Data records:
--
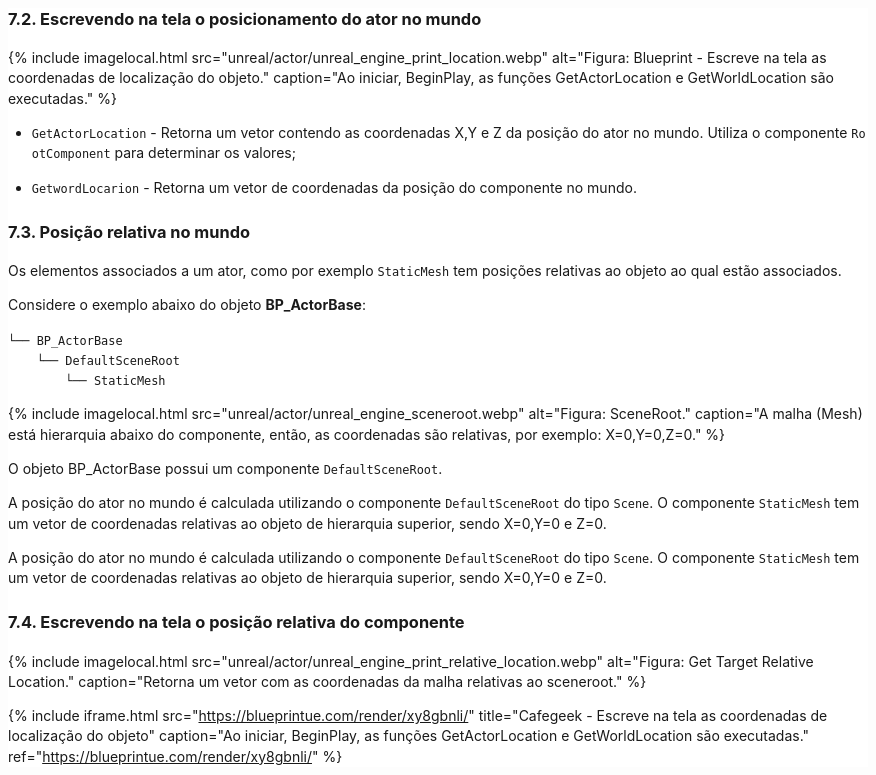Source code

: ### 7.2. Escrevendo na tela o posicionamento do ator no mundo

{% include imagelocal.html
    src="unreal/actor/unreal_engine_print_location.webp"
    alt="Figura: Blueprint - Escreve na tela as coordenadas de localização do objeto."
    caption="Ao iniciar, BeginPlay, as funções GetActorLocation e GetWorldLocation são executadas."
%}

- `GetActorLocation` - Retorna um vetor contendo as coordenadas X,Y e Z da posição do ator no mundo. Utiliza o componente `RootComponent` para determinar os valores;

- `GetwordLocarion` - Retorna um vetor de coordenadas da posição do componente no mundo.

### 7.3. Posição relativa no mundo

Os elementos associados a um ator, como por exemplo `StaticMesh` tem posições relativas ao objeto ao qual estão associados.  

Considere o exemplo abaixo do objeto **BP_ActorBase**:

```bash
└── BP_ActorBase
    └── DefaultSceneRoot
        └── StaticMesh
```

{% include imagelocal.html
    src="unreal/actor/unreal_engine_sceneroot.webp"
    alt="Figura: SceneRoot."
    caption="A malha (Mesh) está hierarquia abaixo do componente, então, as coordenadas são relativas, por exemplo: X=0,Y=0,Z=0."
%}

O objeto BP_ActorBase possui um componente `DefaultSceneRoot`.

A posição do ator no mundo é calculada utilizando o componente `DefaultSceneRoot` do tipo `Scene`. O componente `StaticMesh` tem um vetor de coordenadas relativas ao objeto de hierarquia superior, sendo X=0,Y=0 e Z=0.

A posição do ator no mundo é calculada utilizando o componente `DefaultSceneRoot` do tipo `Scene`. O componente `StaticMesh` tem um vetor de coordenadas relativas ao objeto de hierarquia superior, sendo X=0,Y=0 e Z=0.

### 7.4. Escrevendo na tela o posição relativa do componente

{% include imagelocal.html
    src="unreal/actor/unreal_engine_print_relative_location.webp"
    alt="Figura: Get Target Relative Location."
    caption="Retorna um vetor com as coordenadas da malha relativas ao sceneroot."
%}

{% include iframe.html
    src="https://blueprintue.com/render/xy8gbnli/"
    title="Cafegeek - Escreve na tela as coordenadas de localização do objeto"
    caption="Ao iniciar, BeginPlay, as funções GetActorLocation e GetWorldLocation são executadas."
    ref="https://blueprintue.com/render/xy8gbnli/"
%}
--
Problem to solve -
Scan the records for lines with the word "https". Report how many, with no other words.

Solution for this problem -
2